I would like to hear from experts - which of the following approaches is the best one for my case?
Train custom tokenizer and train RoBERTa from scratch
Just fine tune pretrained RoBERTa and rely on the existing BPE tokenizer
Use pretrained RoBERTa and somehow adjust the vocab (if it’s even possible and if so, then how?)
My suggestion is to add some domain specific tokens to the tokenizer’s vocabulary and fine tune the (HF) pre-trained Roberta on your task. This one way to bootstrap to a new domain.
Any tips on how to find those domain specific tokens that I’m missing? Should I train new tokenizer from scratch on my own dataset and then perform diff with original tokenizer to add some missing tokens?
Not completely sure, but if you change the tokeniser you’ll have to retrain the model as well, cause the model would have never seen these “new” tokens that you have.
you should try to fine-tune the model first. I could only image a few scenarios where it makes sense to train a model from scratch: vocab should be very different, e.g. when your domain are historical texts (or digitized texts with ocr errors…).
And you should have a look at the SciBERT paper (https://arxiv.org/abs/1903.10676) - for some datasets the difference between “normal” BERT and SciBERT is very close…
What are your downstream tasks for evaluation btw.
The domain of my docs is indeed very different.
I will train the tokenizer and see what is the overlap to determine the applicability of training from scratch.

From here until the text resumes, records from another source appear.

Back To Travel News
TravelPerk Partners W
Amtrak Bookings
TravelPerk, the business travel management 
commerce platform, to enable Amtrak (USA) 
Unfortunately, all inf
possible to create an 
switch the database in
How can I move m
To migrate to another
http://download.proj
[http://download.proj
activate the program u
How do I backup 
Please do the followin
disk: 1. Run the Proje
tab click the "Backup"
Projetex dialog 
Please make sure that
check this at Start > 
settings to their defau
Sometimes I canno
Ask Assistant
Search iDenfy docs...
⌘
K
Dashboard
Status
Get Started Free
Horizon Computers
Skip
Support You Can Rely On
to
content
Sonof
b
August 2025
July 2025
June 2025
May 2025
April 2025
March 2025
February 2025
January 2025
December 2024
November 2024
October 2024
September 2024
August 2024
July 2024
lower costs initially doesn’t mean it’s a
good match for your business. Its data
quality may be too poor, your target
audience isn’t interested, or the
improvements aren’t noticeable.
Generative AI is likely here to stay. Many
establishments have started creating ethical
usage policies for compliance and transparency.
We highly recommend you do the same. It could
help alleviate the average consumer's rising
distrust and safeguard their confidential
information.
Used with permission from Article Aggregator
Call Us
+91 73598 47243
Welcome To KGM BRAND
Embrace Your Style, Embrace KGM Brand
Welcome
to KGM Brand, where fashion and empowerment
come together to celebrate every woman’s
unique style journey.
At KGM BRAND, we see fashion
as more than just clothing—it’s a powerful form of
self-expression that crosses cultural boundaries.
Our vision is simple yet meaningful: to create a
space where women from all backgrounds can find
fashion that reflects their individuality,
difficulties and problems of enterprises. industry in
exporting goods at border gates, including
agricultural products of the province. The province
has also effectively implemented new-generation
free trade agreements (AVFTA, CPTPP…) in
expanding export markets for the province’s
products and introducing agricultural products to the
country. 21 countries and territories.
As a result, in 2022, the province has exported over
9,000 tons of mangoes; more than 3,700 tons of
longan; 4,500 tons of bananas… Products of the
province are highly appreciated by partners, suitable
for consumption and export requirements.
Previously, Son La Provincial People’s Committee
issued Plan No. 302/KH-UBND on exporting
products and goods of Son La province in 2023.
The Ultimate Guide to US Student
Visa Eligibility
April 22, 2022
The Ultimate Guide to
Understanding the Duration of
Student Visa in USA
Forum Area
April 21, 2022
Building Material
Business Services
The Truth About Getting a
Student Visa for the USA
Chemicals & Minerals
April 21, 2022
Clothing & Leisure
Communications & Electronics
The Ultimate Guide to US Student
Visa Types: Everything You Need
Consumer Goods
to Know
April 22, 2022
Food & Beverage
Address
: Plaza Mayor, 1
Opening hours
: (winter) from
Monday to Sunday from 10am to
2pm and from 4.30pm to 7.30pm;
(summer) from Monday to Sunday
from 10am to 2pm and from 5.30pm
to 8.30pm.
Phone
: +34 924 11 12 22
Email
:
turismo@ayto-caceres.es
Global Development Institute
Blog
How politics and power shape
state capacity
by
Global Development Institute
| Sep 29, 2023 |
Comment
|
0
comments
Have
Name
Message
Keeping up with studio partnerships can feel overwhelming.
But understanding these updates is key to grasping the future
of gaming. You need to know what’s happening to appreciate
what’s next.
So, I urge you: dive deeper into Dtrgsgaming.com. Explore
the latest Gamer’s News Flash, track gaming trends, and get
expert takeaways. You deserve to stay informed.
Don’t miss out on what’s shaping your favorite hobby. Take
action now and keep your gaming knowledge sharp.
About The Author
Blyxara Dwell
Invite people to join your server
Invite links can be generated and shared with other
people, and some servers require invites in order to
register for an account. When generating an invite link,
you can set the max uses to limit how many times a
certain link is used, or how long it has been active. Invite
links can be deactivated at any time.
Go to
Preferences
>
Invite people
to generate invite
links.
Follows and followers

Thanks for the link to the parper too.
What are your downstream tasks for evaluation btw.
Classification, NER and embeddings (similarity search)
Not completely sure, but if you change the tokeniser you’ll have to retrain the model as well, cause the model would have never seen these “new” tokens that you have.
This is true, but my understanding of @chrisdoyleIE 's answer is that extending the existing vocabulary still goes into the flow for fine-tuning, as the internal representation of already existing tokens will not change, am I right?
Yeah, internal representations might not change (depends on what is exactly meant by this) but while fine-tuning the model would learn new facts (or relations) about (or between) existing tokens and new ones added as mentioned by @chrisdoyleIE. At least this is what I can think of.